Podróż zajęła nam cały dzień kiedy z daleka widziałam już stado. Od razu dostrzegli mnie smoczy zwiadowcy. Wzlecieli na moja wysokość, skłonili głowami i bez słowa złączyli z nami lot tworząc eskortę dla mnie i Alazara. Po wylądowaniu podbiegł i do nas nasi wojownicy. Aregon, Serat i Muijaj. Byli wzburzeni.

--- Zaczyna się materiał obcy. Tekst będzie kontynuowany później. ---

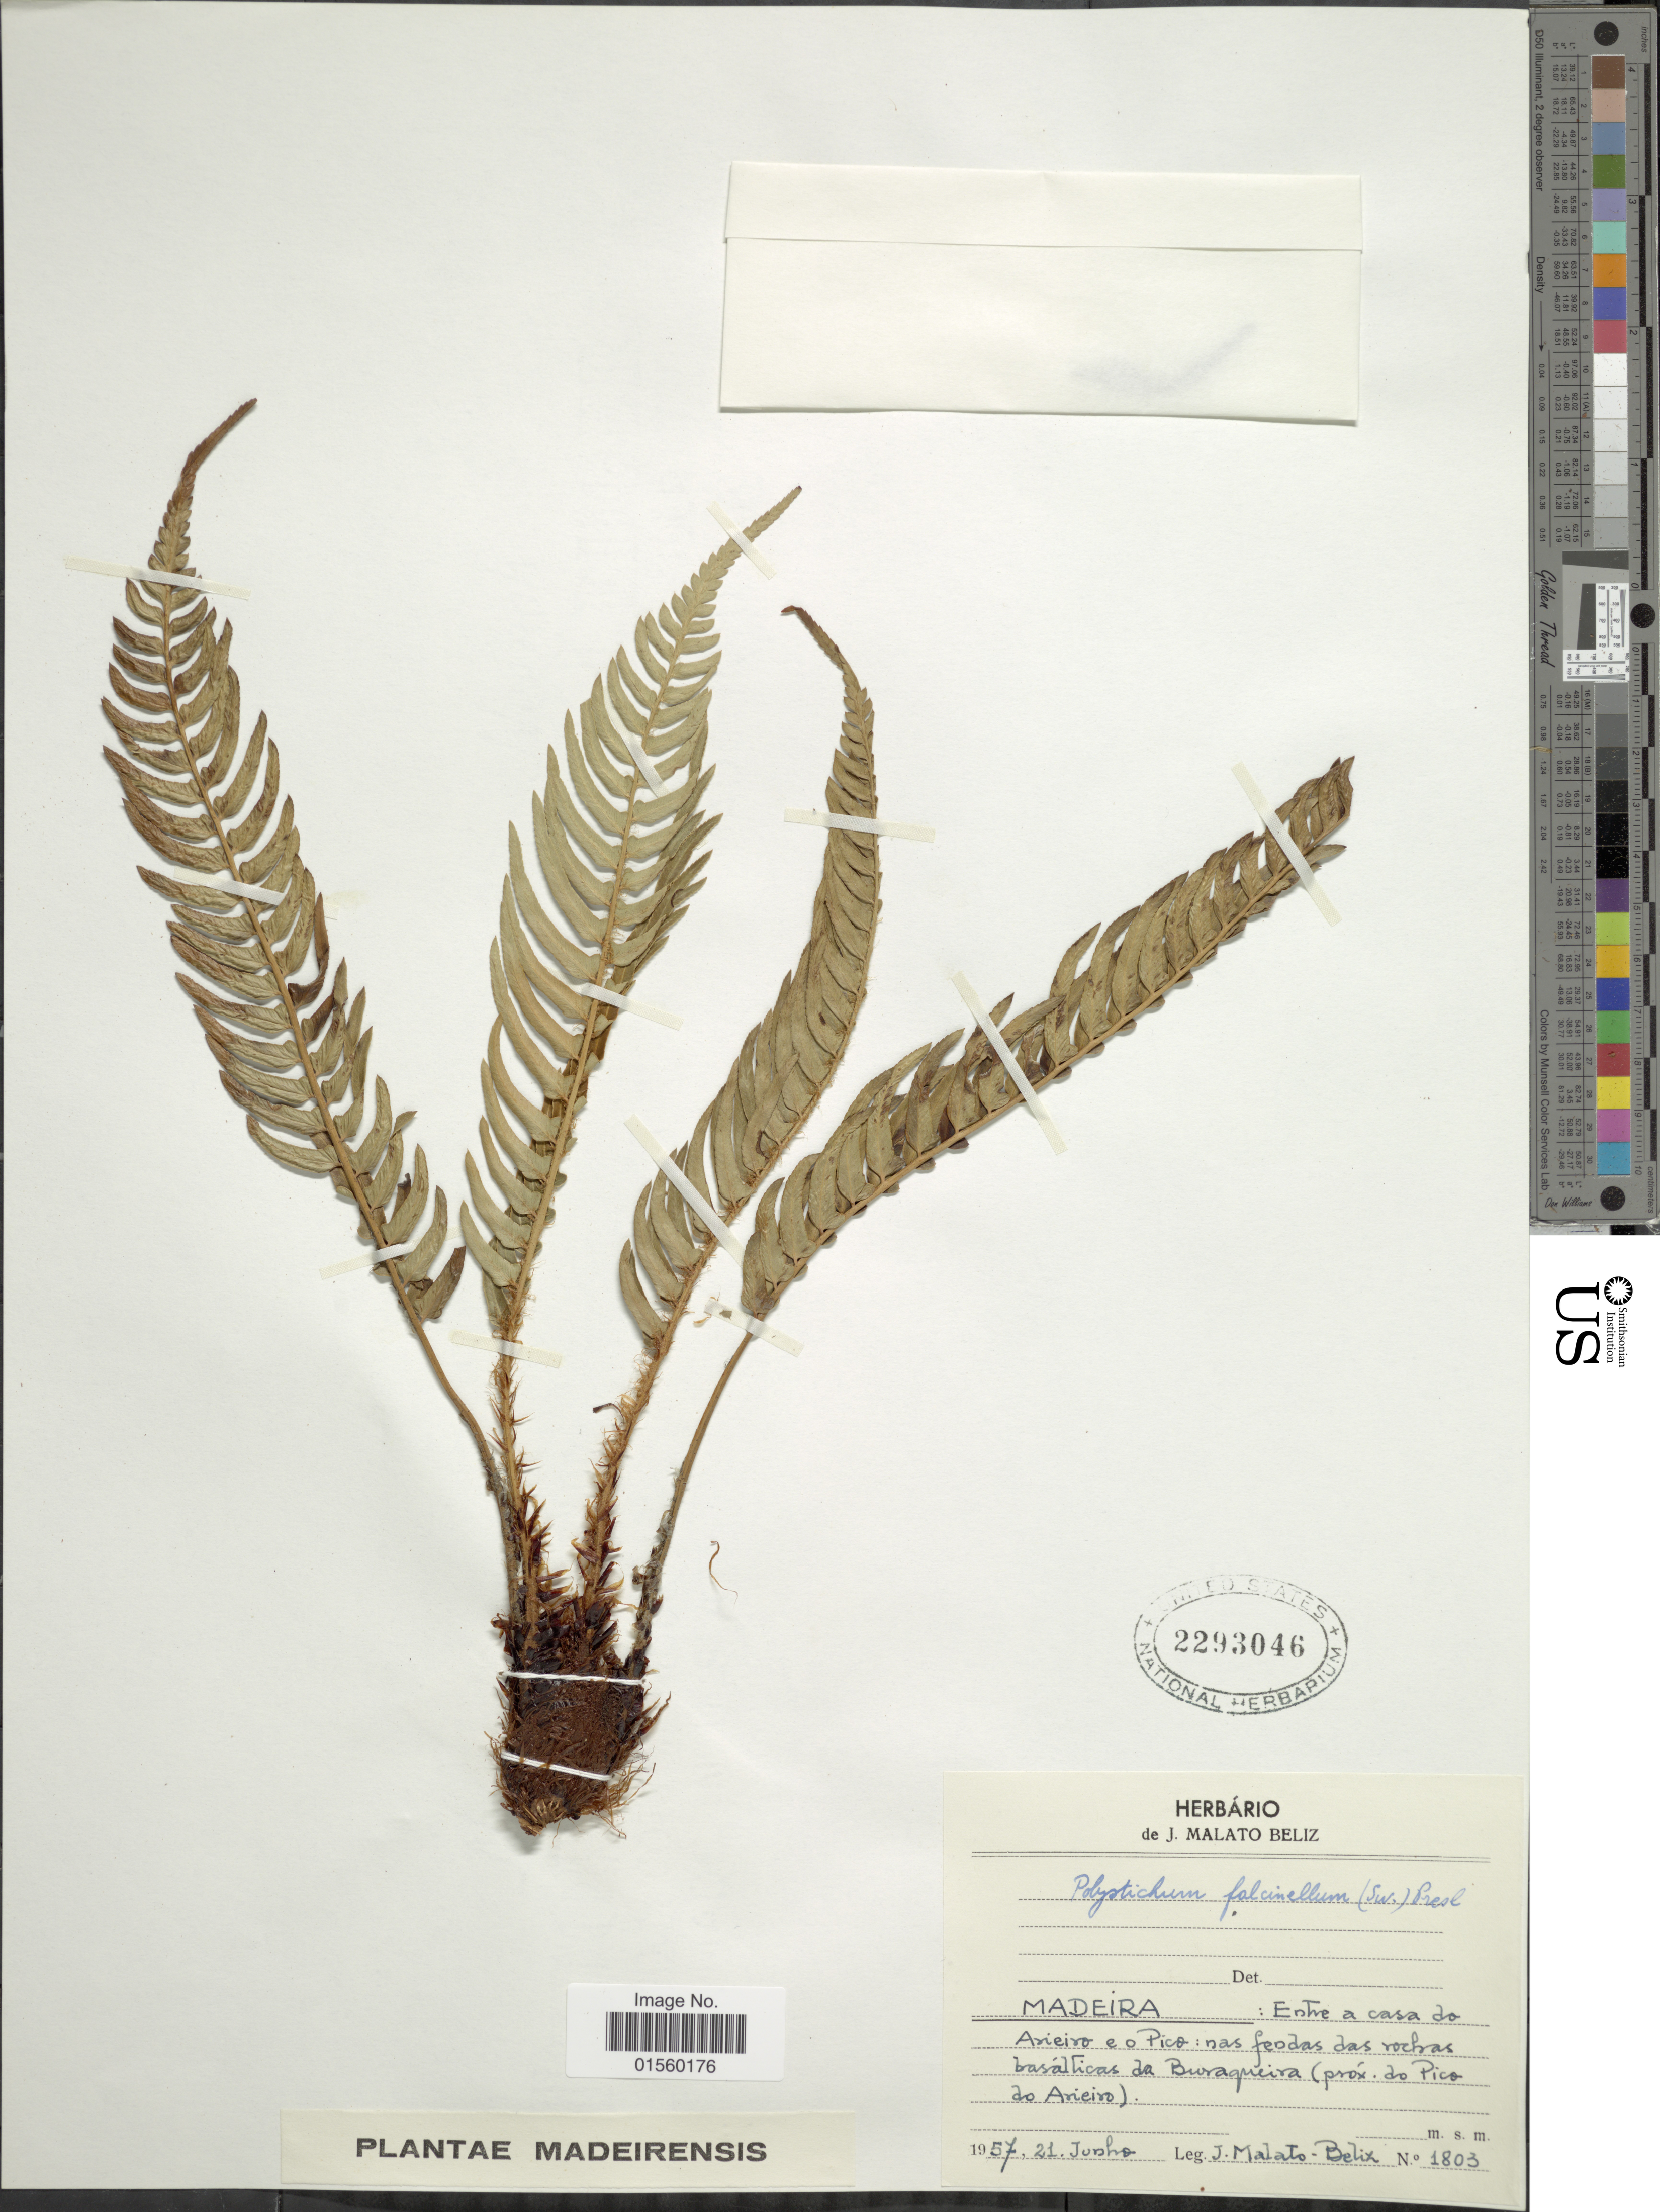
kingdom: Plantae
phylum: Tracheophyta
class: Polypodiopsida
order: Polypodiales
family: Dryopteridaceae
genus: Polystichum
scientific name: Polystichum falcinellum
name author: C. Presl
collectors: J. Malato-Beliz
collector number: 1803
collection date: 1957-01-21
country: Portugal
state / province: Madeira (Aut. Reg.)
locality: Entre a casa do Asieiso e o Pico: nas feodas das rochas brasalticas da Buraquiera (prox. do Pico do Arieiso) [interpreted]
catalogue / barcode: US 2293046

-Co ty tu robisz?! Miałaś nie wracać póki nie znajdziesz pomocy dla alfy. A na razie nie widzę nikogo kto mógł by tu pomóc!
Odezwalam się w ich umysłach.
'Nie podnoście na mnie głosu! Stracicie stanowiska wojowników!'
- Nie masz prawa nam tego odebrać. To alfa nas wybrała. Ty nie masz tu nic do gadania.
I wtedy za nimi wylądował Rajonar.
-A WŁAŚNIE ŻE MA. JEST JEŹDŹCEM ALFY CO ZNACZY, ŻE POSIADA TAKŻE JEGO WŁADZE SZCZURZY POKURCZU.
Widząc Nadalfe wszyscy mu się ukłonili.
- Nadalfa. Co on tutaj robi?- pytali miedzy sobą. A trójka smoków, którzy mi grozili zaczęła mnie Przepraszać.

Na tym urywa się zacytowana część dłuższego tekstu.